About this task: In the records below, find the line containing "TABLE 2 | Comparison" and the line containing "Figure 3. Poincaré"; please repeat exactly the lines from one to the other, both included, and nothing more.

————————

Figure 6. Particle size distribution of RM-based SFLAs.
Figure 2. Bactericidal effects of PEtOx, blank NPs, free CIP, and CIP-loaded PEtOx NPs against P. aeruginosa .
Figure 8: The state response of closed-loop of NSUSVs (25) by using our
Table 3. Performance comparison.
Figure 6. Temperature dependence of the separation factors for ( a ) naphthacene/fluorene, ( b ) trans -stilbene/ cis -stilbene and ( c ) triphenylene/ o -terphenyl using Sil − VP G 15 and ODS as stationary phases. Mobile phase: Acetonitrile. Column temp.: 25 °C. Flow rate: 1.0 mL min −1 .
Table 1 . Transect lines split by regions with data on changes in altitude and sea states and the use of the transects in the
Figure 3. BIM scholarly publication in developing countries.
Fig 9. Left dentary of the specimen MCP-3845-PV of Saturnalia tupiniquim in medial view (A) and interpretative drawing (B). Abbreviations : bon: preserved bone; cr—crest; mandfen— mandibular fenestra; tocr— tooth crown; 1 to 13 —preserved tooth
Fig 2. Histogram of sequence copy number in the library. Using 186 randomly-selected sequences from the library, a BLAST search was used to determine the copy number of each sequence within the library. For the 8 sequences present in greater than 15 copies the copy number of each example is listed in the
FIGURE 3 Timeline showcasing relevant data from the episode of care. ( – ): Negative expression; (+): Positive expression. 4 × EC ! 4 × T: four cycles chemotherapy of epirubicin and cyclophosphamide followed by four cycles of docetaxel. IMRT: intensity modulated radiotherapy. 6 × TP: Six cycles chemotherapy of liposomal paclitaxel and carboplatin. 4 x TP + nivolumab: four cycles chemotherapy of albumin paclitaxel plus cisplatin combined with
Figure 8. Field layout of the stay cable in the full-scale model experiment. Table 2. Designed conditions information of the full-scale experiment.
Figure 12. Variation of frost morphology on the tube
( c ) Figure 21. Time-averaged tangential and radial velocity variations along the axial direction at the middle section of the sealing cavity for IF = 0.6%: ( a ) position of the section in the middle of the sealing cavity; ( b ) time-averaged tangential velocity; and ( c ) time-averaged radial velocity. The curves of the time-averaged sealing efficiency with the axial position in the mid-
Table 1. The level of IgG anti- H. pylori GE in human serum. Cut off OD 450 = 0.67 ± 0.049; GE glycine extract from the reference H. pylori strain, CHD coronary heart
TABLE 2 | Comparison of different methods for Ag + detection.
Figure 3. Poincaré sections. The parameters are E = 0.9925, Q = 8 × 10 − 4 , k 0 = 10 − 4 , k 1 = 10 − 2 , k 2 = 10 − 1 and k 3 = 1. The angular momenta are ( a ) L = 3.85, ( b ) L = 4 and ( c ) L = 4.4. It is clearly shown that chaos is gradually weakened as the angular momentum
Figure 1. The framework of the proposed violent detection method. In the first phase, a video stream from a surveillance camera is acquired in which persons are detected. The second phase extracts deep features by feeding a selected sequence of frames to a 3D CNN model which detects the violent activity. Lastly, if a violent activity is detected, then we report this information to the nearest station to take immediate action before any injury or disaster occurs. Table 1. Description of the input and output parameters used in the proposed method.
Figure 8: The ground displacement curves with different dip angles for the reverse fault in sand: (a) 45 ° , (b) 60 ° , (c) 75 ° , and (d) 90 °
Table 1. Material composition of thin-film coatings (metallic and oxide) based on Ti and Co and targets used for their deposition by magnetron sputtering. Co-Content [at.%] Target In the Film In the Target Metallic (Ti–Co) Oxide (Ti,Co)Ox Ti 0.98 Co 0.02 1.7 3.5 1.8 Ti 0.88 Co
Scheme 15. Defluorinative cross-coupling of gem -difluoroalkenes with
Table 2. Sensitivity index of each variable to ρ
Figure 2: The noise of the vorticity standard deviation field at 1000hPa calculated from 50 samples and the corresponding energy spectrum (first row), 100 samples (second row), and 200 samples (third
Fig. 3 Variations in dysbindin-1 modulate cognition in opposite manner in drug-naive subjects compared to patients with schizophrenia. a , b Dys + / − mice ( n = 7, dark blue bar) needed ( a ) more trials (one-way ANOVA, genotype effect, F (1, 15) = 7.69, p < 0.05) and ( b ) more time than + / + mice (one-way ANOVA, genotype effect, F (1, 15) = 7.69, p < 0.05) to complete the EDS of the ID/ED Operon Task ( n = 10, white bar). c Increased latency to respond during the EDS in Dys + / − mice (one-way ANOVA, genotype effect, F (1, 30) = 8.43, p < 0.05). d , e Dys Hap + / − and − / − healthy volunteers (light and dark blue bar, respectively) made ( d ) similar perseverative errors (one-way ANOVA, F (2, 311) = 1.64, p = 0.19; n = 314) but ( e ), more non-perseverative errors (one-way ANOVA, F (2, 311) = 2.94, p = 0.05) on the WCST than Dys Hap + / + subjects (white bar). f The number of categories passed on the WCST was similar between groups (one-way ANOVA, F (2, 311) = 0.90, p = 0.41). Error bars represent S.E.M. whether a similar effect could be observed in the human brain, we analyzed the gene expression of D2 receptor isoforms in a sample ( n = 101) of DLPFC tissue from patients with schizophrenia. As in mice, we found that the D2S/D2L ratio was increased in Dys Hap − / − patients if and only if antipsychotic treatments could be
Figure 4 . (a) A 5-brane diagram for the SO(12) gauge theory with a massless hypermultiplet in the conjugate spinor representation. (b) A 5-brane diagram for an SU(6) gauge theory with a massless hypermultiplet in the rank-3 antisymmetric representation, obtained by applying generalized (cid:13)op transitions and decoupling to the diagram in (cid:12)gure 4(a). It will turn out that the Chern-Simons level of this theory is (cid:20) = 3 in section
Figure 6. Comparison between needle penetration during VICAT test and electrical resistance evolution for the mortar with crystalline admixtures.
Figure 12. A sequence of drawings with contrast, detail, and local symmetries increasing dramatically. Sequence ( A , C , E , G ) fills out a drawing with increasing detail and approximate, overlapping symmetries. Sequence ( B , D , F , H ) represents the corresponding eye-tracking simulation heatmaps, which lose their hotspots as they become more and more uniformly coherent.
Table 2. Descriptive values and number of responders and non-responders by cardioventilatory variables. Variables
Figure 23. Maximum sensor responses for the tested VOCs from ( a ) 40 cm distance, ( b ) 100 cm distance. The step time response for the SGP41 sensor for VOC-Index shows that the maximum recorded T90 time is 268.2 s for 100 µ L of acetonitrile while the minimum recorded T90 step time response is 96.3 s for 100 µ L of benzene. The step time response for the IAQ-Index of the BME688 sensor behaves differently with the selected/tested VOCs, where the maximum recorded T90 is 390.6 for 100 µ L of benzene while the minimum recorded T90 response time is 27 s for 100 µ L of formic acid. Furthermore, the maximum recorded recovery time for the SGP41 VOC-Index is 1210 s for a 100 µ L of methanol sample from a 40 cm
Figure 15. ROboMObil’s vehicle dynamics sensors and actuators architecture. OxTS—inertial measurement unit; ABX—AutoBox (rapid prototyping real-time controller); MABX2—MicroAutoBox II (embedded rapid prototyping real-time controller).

————————

Completed exercise:
TABLE 2 | Comparison of different methods for Ag + detection.
Figure 3. Poincaré sections. The parameters are E = 0.9925, Q = 8 × 10 − 4 , k 0 = 10 − 4 , k 1 = 10 − 2 , k 2 = 10 − 1 and k 3 = 1. The angular momenta are ( a ) L = 3.85, ( b ) L = 4 and ( c ) L = 4.4. It is clearly shown that chaos is gradually weakened as the angular momentum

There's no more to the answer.